“Nella cittadina di Nueva Helvecia, a 130 km da Montevideo, dove sono parroco,  ci sono solo 4 casi di positivi al Covid”, afferma don Marco Bottoni, fidei donum di Lodi  in Uruguay.

Don Marco, come è arrivato da voi?

Mah, si dice con delle persone arrivate dall’Italia o comunque all’Europa. In ogni caso qui il sistema ha reagito in modo tempestivo, sicuramente alla luce della tragedia che già stava travolgendo l’Europa.

In che modo?

Il 13 marzo, venerdì, c’è stato il primo contagio accertato e già la domenica successiva, il 15,  tutto era chiuso, fermo il campionato di calcio, le celebrazioni, il lunedì chiuse anche tutte le scuole e molte attività economiche.  Certamente l’Uruguay, grande come metà Italia e  con solo 3 milioni di abitanti -la metà dei quali vive in città- non può avere  le problematiche di altre realtà.  Però penso che la tempestività nel contenere il possibile contagio abbia aiutato molto.

Ad oggi di che numeri stiamo parlando?

Numeri contenuti: meno di mille positivi e solo 9 morti. Nella realtà  saranno certamente di più, ma comunque rimangono numeri  assolutamente marginali.

Come fa il parroco in questa nuova situazione?

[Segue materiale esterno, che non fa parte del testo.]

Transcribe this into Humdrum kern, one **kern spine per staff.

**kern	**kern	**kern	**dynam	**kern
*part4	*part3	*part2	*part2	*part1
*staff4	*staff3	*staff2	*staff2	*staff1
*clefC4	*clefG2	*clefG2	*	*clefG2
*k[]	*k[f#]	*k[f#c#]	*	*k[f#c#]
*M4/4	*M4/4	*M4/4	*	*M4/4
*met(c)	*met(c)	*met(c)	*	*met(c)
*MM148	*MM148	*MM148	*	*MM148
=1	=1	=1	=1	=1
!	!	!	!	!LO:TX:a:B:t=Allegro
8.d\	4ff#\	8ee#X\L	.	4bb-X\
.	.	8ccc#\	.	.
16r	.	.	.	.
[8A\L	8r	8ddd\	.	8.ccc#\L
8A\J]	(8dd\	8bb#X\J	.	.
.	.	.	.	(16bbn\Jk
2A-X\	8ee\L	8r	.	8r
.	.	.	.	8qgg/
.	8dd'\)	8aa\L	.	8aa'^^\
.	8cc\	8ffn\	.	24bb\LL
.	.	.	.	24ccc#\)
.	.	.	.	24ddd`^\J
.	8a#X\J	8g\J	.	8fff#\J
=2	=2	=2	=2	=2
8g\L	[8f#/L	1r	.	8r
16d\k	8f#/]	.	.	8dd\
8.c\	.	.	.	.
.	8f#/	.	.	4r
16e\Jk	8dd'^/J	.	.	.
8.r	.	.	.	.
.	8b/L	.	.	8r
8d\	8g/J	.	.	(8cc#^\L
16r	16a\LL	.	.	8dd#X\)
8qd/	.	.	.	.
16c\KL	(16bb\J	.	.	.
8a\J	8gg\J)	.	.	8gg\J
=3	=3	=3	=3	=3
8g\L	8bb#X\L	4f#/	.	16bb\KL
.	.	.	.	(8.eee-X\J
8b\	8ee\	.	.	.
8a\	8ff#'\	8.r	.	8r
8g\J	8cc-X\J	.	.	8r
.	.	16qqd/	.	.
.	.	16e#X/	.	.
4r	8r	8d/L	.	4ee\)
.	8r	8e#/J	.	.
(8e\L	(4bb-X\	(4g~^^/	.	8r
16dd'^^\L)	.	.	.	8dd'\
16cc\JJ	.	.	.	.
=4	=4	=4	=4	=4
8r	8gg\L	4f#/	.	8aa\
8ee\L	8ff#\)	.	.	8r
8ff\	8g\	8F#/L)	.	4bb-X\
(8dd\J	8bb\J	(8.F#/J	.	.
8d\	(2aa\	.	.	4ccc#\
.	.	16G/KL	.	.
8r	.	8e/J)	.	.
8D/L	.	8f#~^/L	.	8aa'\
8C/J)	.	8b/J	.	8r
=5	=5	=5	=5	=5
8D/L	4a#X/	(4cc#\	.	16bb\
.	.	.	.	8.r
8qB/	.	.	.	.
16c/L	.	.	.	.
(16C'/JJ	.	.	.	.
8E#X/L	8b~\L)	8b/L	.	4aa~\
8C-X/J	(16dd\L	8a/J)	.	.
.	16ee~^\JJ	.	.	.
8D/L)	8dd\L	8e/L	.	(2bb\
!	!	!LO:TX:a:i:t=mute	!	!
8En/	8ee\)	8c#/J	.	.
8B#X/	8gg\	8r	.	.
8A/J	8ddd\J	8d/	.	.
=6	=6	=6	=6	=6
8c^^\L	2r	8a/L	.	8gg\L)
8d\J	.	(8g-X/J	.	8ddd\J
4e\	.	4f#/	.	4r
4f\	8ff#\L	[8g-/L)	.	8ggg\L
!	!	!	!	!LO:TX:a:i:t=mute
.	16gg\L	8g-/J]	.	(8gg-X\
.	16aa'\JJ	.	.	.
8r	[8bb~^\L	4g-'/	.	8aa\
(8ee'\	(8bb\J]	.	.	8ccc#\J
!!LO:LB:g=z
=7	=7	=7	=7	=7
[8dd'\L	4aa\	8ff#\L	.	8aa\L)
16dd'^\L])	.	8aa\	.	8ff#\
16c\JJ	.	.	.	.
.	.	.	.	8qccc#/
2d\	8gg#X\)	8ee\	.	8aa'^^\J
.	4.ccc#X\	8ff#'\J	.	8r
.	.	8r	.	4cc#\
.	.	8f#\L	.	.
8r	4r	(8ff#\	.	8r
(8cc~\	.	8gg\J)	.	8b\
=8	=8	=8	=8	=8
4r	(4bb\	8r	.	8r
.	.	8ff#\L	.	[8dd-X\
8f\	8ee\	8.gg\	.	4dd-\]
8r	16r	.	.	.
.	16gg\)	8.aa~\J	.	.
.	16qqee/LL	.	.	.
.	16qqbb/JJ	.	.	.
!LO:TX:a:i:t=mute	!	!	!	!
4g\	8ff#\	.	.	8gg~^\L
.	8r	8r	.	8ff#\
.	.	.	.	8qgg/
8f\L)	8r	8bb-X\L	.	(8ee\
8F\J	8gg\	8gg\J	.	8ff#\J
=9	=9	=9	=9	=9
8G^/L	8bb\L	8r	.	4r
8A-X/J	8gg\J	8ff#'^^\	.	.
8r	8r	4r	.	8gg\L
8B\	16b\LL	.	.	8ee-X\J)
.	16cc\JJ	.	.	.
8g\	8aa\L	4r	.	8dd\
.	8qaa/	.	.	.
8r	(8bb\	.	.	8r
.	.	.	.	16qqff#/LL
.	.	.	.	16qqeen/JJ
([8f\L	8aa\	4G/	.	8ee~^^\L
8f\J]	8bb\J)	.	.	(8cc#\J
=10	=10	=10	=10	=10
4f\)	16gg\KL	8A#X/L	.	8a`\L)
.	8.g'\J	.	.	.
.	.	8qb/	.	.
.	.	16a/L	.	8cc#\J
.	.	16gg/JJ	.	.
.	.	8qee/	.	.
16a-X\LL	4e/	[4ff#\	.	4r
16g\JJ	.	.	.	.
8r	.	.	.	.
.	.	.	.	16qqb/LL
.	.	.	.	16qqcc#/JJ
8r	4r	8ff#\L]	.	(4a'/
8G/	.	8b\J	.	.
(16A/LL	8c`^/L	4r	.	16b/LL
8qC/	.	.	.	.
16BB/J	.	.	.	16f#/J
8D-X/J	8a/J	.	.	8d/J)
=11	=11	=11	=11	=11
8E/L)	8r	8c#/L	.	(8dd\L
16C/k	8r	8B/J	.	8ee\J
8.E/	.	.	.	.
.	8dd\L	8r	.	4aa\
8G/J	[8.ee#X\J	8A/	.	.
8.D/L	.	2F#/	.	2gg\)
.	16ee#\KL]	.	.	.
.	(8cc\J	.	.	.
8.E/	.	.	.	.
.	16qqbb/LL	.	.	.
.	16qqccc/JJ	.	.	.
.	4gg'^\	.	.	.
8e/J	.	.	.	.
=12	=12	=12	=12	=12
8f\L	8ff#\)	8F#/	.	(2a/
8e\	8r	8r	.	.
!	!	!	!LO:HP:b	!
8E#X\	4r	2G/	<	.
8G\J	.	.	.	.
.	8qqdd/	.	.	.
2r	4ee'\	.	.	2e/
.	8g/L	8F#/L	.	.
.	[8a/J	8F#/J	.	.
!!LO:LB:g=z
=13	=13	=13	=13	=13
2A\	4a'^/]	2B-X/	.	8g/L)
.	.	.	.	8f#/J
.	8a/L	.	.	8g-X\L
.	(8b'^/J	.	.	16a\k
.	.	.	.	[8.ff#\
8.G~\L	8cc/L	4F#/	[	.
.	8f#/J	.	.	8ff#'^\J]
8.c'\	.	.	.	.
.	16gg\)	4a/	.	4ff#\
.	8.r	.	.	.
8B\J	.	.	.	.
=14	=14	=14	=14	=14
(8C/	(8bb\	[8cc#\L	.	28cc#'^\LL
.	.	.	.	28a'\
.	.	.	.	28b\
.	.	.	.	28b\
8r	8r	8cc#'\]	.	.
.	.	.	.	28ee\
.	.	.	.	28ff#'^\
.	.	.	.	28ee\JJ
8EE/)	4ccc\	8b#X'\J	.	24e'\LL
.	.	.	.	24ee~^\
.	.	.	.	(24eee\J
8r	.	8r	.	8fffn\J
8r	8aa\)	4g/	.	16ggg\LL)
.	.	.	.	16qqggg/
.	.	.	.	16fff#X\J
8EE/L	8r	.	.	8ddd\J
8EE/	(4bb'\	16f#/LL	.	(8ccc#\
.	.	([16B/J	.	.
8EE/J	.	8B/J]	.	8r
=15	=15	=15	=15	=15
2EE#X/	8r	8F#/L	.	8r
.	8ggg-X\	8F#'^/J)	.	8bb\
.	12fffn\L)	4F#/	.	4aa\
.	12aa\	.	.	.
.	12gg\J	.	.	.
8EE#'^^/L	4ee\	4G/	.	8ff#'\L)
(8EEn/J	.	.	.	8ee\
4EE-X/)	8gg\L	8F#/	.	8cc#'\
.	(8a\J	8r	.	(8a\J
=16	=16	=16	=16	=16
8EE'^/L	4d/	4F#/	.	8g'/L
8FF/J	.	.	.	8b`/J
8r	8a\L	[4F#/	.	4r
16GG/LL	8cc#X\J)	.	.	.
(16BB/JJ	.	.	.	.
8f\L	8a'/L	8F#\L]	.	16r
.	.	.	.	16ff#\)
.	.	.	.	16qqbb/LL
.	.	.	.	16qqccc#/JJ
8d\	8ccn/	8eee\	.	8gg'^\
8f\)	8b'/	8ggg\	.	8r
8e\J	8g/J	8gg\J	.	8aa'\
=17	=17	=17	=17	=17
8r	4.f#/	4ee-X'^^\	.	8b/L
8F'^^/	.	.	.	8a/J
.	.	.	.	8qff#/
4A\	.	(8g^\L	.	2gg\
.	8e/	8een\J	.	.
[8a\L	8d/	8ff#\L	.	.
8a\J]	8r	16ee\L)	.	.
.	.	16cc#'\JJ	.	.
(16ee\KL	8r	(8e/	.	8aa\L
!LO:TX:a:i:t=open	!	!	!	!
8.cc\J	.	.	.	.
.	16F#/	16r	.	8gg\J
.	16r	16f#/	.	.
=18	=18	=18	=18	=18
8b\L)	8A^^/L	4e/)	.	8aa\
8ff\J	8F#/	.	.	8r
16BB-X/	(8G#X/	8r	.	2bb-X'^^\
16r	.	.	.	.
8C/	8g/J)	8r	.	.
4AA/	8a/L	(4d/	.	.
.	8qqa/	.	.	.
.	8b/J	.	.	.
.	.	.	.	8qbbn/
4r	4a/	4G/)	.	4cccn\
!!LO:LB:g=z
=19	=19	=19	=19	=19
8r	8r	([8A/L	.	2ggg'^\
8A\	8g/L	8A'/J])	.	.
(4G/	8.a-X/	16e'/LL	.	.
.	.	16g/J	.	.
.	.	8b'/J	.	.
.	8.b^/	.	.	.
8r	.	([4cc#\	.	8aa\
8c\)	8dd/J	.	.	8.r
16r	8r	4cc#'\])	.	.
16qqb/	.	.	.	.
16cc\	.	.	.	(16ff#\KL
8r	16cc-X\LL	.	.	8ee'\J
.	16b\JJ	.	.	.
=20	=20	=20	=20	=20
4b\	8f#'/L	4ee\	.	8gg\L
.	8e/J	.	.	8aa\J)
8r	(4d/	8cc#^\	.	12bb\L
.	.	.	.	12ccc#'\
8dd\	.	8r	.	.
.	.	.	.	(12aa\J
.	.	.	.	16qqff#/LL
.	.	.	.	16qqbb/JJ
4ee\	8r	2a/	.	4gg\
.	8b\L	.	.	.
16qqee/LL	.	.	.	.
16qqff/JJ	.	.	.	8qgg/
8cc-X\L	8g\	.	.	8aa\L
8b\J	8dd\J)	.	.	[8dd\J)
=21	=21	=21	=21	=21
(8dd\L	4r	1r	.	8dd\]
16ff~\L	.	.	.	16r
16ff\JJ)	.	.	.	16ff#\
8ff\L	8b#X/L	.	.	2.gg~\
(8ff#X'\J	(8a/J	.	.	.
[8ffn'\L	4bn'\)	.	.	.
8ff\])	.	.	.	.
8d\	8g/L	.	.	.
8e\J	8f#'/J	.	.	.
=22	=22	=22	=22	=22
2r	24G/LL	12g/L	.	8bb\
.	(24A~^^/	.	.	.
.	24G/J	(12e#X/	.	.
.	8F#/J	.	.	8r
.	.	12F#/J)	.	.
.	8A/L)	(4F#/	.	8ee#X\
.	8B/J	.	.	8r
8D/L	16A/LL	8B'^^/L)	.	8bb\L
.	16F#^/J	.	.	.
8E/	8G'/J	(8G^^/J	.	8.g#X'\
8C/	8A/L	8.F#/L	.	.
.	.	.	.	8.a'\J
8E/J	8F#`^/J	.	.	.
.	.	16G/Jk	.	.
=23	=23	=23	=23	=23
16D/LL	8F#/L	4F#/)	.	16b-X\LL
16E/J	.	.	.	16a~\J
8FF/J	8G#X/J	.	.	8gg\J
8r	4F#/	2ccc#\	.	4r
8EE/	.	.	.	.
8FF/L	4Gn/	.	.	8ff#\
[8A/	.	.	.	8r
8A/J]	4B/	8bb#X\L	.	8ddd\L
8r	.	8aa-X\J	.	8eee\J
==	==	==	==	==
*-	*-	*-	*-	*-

Innanzitutto è bene ricordare che l’Uruguay non è né l’Argentina, né il Brasile, dove la fede fa parte integrante della vita della gente. L’Uruguay è il paese più laicista dell’America Latina, solo il 5% delle persone esprime sentimenti religiosi partecipando alle attività di una chiesa. Anche la chiesa cattolica quindi non è una chiesa dai grandi numeri. Detto questo, qui è tutto fermo anche se non c’è il blocco totale.  Abbiamo possibilità di spostamento mantenendo la distanza tra le persone, e il divieto di  raggruppamento. Per questo le celebrazioni sono sospese. Anche noi non abbiamo potuto celebrare i riti della settimana santa. Io celebro con una piccola comunità di suore che vivono vicino alla casa parrocchiale, avendo molte precauzioni per quanto riguarda distanze e protezioni. L’attività catechistica e di evangelizzazione nelle comunità è ferma. C’è la messa del vescovo trasmessa con i più svariati mezzi della comunicazione e cerchiamo di rimandare a questo appuntamento e non a moltiplicarlo con altri.

Come vive la gente questo periodo?

Con disciplina, anche se nell’immediato futuro ci saranno certamente dei problemi. Il blocco colpisce soprattutto i lavoratori informali. Nella mia realtà nessuno soffre la fame ma molti sono lavoratori che non hanno impieghi strutturati o con garanzie. Molti lavorano nell’edilizia con lavori di manovalanza a chiamata, non poche donne  svolgono lavori di colf o babysitter. Tutto chiuso, tutti a casa! Come si fa, mi dicono, a sostenere il blocco con la conseguente mancanza di salario, se dura per troppo tempo?

Avete messo in piedi delle iniziative di solidarietà?

Si, c’è la “olla solidaria”, la pentola della solidarietà, che è un pasto al giorno offerto a chi ne ha bisogno e una merenda per i ragazzi.

E’ una iniziativa della chiesa cattolica?

No, è di un comitato civico al quale anche la chiesa cattolica partecipa. Qui in Uruguay il laicismo diffuso e orgoglioso ama gestire direttamente anche queste forme di solidarietà. E la chiesa cattolica, come le altre chiese protestanti storiche- qui molto diffuse e arrivate con l’emigrazione  agli inizi del secolo scorso- appoggia volentieri.

 

 

nella foto nell’articolo: prime comunioni nella parrocchia di don Marco Bottoni, prima del coronavirus.